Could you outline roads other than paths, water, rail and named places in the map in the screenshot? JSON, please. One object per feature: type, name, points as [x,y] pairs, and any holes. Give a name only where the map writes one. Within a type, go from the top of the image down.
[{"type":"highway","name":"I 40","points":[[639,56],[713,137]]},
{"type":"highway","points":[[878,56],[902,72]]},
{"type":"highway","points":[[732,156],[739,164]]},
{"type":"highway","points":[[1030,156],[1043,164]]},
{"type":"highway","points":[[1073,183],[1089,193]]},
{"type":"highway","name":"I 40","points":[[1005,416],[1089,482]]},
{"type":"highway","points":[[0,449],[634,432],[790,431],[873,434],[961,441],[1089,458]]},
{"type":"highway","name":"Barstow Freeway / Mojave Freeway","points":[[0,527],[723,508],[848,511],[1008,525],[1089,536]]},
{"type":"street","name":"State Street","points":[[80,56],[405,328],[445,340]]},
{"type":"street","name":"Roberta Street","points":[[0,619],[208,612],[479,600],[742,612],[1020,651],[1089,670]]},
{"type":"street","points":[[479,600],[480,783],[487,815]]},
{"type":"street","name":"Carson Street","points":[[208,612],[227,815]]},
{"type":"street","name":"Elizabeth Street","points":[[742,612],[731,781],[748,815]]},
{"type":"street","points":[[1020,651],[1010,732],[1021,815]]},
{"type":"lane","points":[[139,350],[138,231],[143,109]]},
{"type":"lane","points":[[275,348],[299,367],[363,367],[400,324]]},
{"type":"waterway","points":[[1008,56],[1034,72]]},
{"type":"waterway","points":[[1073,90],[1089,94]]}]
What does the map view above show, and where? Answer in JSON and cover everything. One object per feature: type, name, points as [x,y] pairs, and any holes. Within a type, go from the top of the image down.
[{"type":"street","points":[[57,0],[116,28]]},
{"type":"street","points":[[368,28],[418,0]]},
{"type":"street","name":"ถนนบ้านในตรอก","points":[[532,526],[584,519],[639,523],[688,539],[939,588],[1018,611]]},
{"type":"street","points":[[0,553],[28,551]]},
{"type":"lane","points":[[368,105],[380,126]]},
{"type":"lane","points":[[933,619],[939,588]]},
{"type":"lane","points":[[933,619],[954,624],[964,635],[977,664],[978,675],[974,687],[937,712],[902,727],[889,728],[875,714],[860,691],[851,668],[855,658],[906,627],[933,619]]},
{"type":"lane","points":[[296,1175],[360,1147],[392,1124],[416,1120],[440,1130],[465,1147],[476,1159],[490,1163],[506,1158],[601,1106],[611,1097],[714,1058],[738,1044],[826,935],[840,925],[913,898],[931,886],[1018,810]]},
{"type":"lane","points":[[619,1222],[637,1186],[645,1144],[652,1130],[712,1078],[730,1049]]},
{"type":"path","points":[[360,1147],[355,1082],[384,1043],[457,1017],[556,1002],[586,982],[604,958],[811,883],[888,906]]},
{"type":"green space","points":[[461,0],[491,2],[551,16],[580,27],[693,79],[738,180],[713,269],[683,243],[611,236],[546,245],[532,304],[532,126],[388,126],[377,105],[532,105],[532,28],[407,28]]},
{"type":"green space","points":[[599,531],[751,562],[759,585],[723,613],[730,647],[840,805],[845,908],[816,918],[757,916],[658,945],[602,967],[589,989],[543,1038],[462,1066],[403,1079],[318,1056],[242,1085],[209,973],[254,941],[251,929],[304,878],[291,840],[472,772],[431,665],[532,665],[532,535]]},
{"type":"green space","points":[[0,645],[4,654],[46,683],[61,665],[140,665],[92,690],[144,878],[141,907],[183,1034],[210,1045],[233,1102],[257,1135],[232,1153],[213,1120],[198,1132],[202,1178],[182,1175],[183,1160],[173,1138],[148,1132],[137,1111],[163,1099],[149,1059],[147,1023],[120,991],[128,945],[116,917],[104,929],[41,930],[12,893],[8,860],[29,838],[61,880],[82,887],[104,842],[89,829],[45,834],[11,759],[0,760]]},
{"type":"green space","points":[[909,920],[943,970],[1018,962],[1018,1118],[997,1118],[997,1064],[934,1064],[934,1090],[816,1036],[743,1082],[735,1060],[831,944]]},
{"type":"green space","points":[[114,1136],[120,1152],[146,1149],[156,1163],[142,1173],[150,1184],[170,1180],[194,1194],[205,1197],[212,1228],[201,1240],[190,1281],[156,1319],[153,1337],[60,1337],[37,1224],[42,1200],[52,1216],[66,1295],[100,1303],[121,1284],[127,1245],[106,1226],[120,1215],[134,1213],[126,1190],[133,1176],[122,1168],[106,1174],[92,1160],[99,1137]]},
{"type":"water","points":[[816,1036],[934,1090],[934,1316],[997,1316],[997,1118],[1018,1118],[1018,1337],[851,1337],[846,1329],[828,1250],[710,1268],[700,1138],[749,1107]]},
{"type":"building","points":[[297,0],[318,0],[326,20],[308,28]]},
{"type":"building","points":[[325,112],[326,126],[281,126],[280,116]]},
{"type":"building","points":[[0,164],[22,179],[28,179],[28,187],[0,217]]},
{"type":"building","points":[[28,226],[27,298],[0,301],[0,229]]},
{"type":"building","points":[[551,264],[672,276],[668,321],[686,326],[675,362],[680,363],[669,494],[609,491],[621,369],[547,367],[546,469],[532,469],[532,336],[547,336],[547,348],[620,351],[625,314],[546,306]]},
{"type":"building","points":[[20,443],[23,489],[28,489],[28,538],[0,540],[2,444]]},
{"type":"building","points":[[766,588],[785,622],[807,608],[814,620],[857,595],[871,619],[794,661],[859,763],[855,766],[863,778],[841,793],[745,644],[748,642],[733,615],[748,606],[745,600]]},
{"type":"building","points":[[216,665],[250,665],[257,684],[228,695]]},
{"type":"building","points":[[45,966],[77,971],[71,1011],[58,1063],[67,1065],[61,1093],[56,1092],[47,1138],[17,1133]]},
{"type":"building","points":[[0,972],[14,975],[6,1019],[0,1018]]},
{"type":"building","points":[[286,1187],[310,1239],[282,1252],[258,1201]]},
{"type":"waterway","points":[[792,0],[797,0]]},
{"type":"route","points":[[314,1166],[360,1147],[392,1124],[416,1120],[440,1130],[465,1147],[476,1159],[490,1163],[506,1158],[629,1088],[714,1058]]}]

####

YOUR INSTRUCTIONS: Going through the data above, count each line that contains "street" and give only that figure.

RESULT FOR THIS EXERCISE: 10